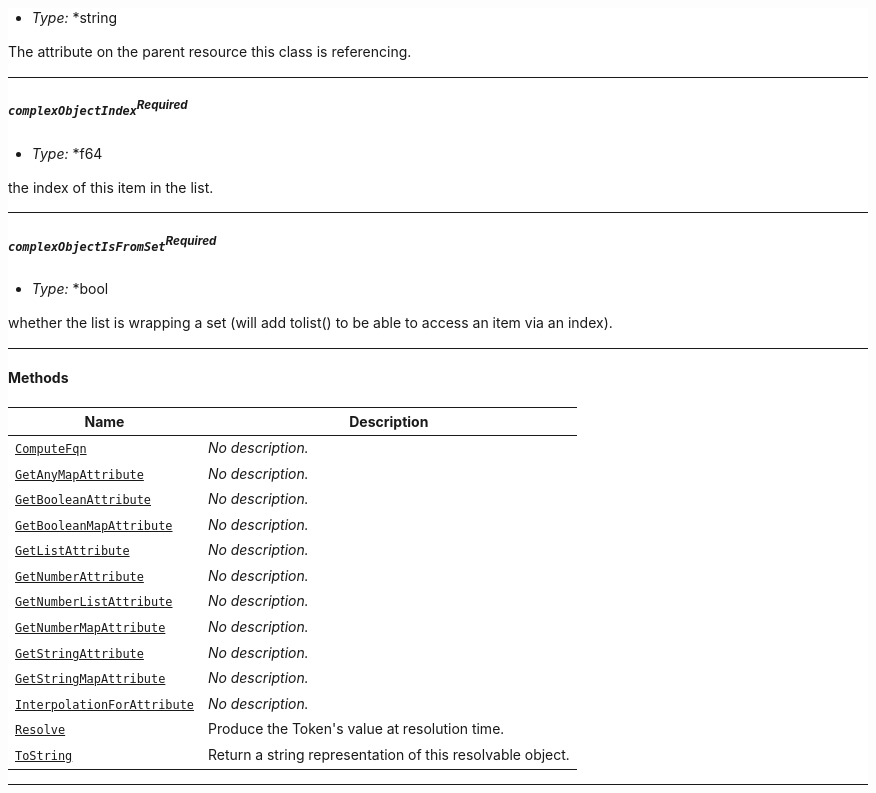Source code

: - *Type:* *string

The attribute on the parent resource this class is referencing.

---

##### `complexObjectIndex`<sup>Required</sup> <a name="complexObjectIndex" id="rhizo-co-terraform-provider-oci.dataOciMarketplaceListingPackageAgreements.DataOciMarketplaceListingPackageAgreementsAgreementsOutputReference.Initializer.parameter.complexObjectIndex"></a>

- *Type:* *f64

the index of this item in the list.

---

##### `complexObjectIsFromSet`<sup>Required</sup> <a name="complexObjectIsFromSet" id="rhizo-co-terraform-provider-oci.dataOciMarketplaceListingPackageAgreements.DataOciMarketplaceListingPackageAgreementsAgreementsOutputReference.Initializer.parameter.complexObjectIsFromSet"></a>

- *Type:* *bool

whether the list is wrapping a set (will add tolist() to be able to access an item via an index).

---

#### Methods <a name="Methods" id="Methods"></a>

| **Name** | **Description** |
| --- | --- |
| <code><a href="#rhizo-co-terraform-provider-oci.dataOciMarketplaceListingPackageAgreements.DataOciMarketplaceListingPackageAgreementsAgreementsOutputReference.computeFqn">ComputeFqn</a></code> | *No description.* |
| <code><a href="#rhizo-co-terraform-provider-oci.dataOciMarketplaceListingPackageAgreements.DataOciMarketplaceListingPackageAgreementsAgreementsOutputReference.getAnyMapAttribute">GetAnyMapAttribute</a></code> | *No description.* |
| <code><a href="#rhizo-co-terraform-provider-oci.dataOciMarketplaceListingPackageAgreements.DataOciMarketplaceListingPackageAgreementsAgreementsOutputReference.getBooleanAttribute">GetBooleanAttribute</a></code> | *No description.* |
| <code><a href="#rhizo-co-terraform-provider-oci.dataOciMarketplaceListingPackageAgreements.DataOciMarketplaceListingPackageAgreementsAgreementsOutputReference.getBooleanMapAttribute">GetBooleanMapAttribute</a></code> | *No description.* |
| <code><a href="#rhizo-co-terraform-provider-oci.dataOciMarketplaceListingPackageAgreements.DataOciMarketplaceListingPackageAgreementsAgreementsOutputReference.getListAttribute">GetListAttribute</a></code> | *No description.* |
| <code><a href="#rhizo-co-terraform-provider-oci.dataOciMarketplaceListingPackageAgreements.DataOciMarketplaceListingPackageAgreementsAgreementsOutputReference.getNumberAttribute">GetNumberAttribute</a></code> | *No description.* |
| <code><a href="#rhizo-co-terraform-provider-oci.dataOciMarketplaceListingPackageAgreements.DataOciMarketplaceListingPackageAgreementsAgreementsOutputReference.getNumberListAttribute">GetNumberListAttribute</a></code> | *No description.* |
| <code><a href="#rhizo-co-terraform-provider-oci.dataOciMarketplaceListingPackageAgreements.DataOciMarketplaceListingPackageAgreementsAgreementsOutputReference.getNumberMapAttribute">GetNumberMapAttribute</a></code> | *No description.* |
| <code><a href="#rhizo-co-terraform-provider-oci.dataOciMarketplaceListingPackageAgreements.DataOciMarketplaceListingPackageAgreementsAgreementsOutputReference.getStringAttribute">GetStringAttribute</a></code> | *No description.* |
| <code><a href="#rhizo-co-terraform-provider-oci.dataOciMarketplaceListingPackageAgreements.DataOciMarketplaceListingPackageAgreementsAgreementsOutputReference.getStringMapAttribute">GetStringMapAttribute</a></code> | *No description.* |
| <code><a href="#rhizo-co-terraform-provider-oci.dataOciMarketplaceListingPackageAgreements.DataOciMarketplaceListingPackageAgreementsAgreementsOutputReference.interpolationForAttribute">InterpolationForAttribute</a></code> | *No description.* |
| <code><a href="#rhizo-co-terraform-provider-oci.dataOciMarketplaceListingPackageAgreements.DataOciMarketplaceListingPackageAgreementsAgreementsOutputReference.resolve">Resolve</a></code> | Produce the Token's value at resolution time. |
| <code><a href="#rhizo-co-terraform-provider-oci.dataOciMarketplaceListingPackageAgreements.DataOciMarketplaceListingPackageAgreementsAgreementsOutputReference.toString">ToString</a></code> | Return a string representation of this resolvable object. |

---
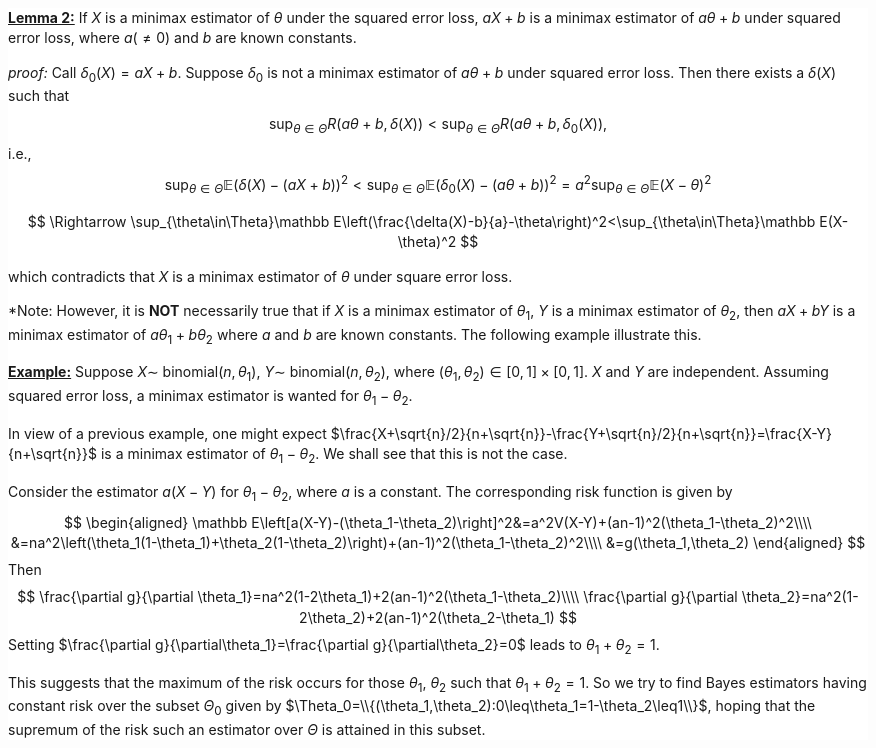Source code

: <u>**Lemma 2:**</u> If $X$ is a minimax estimator of $\theta$ under the squared error loss, $aX+b$ is a minimax estimator of $a\theta+b$ under squared error loss, where $a(\not=0)$ and $b$ are known constants.

*proof:* Call $\delta_0(X)=aX+b$. Suppose $\delta_0$ is not a minimax estimator of $a\theta+b$ under squared error loss. Then there exists a $\delta(X)$ such that
$$
\sup_{\theta\in\Theta}R(a\theta+b,\delta(X))<\sup_{\theta\in\Theta}R(a\theta+b,\delta_0(X)),
$$
i.e.,
$$
\sup_{\theta\in\Theta}\mathbb E\left(\delta(X)-(aX+b)\right)^2<\sup_{\theta\in\Theta}\mathbb E\left(\delta_0(X)-(a\theta+b)\right)^2=a^2\sup_{\theta\in\Theta}\mathbb E(X-\theta)^2
$$

$$
\Rightarrow \sup_{\theta\in\Theta}\mathbb E\left(\frac{\delta(X)-b}{a}-\theta\right)^2<\sup_{\theta\in\Theta}\mathbb E(X-\theta)^2
$$

which contradicts that $X$ is a minimax estimator of $\theta$ under square error loss.

*Note: However, it is **NOT** necessarily true that if $X$ is a minimax estimator of $\theta_1$, $Y$ is a minimax estimator of $\theta_2$, then $aX+bY$ is a minimax estimator of $a\theta_1+b\theta_2$ where $a$ and $b$ are known constants. The following example illustrate this.

<u>**Example:**</u> Suppose $X\sim$ binomial($n,\theta_1$), $Y\sim$ binomial($n,\theta_2$), where $(\theta_1,\theta_2)\in[0,1]\times[0,1]$. $X$ and $Y$ are independent. Assuming squared error loss, a minimax estimator is wanted for $\theta_1-\theta_2$.

In view of a previous example, one might expect $\frac{X+\sqrt{n}/2}{n+\sqrt{n}}-\frac{Y+\sqrt{n}/2}{n+\sqrt{n}}=\frac{X-Y}{n+\sqrt{n}}$ is a minimax estimator of $\theta_1-\theta_2$. We shall see that this is not the case.

Consider the estimator $a(X-Y)$ for $\theta_1-\theta_2$, where $a$ is a constant. The corresponding risk function is given by
$$
\begin{aligned}
\mathbb E\left[a(X-Y)-(\theta_1-\theta_2)\right]^2&=a^2V(X-Y)+(an-1)^2(\theta_1-\theta_2)^2\\\\
&=na^2\left(\theta_1(1-\theta_1)+\theta_2(1-\theta_2)\right)+(an-1)^2(\theta_1-\theta_2)^2\\\\
&=g(\theta_1,\theta_2)
\end{aligned}
$$
Then
$$
\frac{\partial g}{\partial \theta_1}=na^2(1-2\theta_1)+2(an-1)^2(\theta_1-\theta_2)\\\\
\frac{\partial g}{\partial \theta_2}=na^2(1-2\theta_2)+2(an-1)^2(\theta_2-\theta_1)
$$
Setting $\frac{\partial g}{\partial\theta_1}=\frac{\partial g}{\partial\theta_2}=0$ leads to $\theta_1+\theta_2=1$.

This suggests that the maximum of the risk occurs for those $\theta_1$, $\theta_2$ such that $\theta_1+\theta_2=1$. So we try to find Bayes estimators having constant risk over the subset $\Theta_0$ given by $\Theta_0=\\{(\theta_1,\theta_2):0\leq\theta_1=1-\theta_2\leq1\\}$, hoping that the supremum of the risk such an estimator over $\Theta$ is attained in this subset.
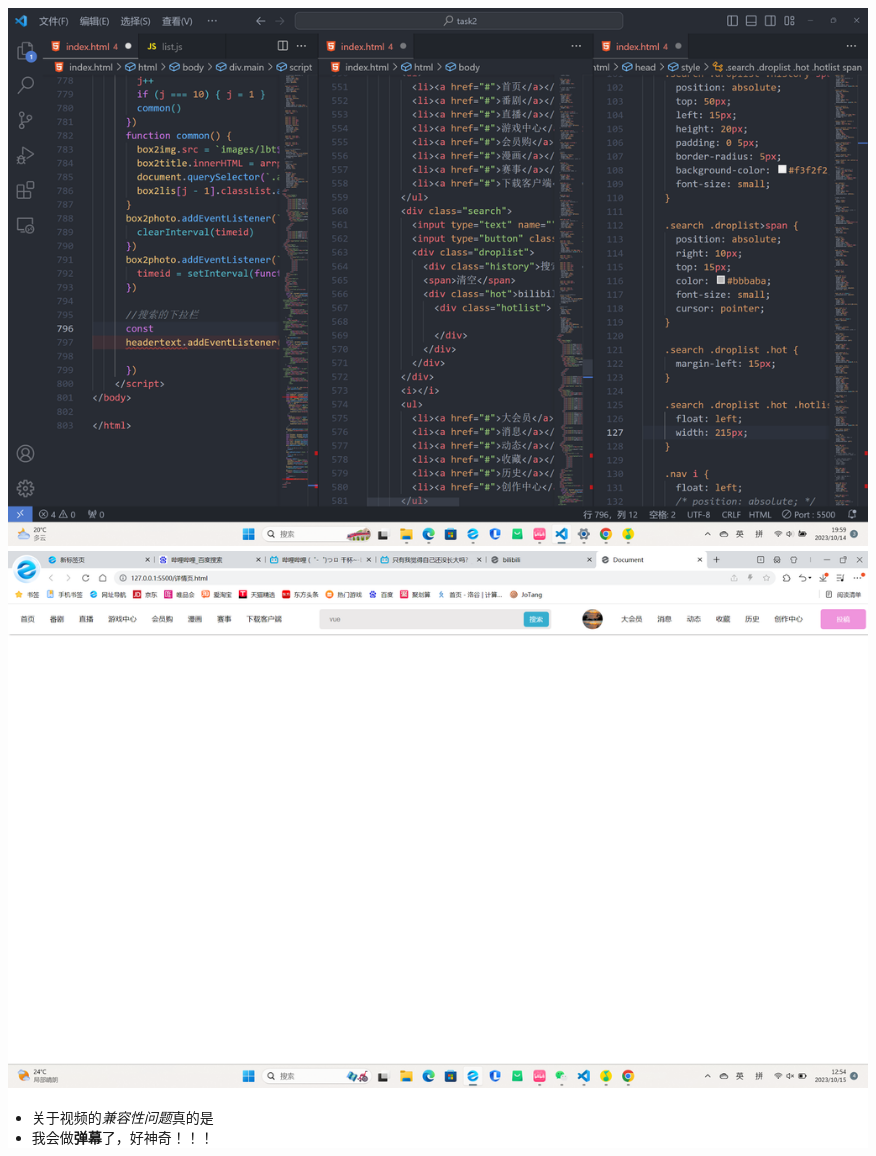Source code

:  ![Alt text](task1/images/md8.png)
 ![Alt text](task1/images/md7.png)
+ 关于视频的*兼容性问题*真的是
+ 我会做**弹幕**了，好神奇！！！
☆ ☆ ☆ ☆
What lines in the listing above contain the word "images"? Show each one.

Solution |
:  ![Alt text](task1/images/md8.png)
 ![Alt text](task1/images/md7.png)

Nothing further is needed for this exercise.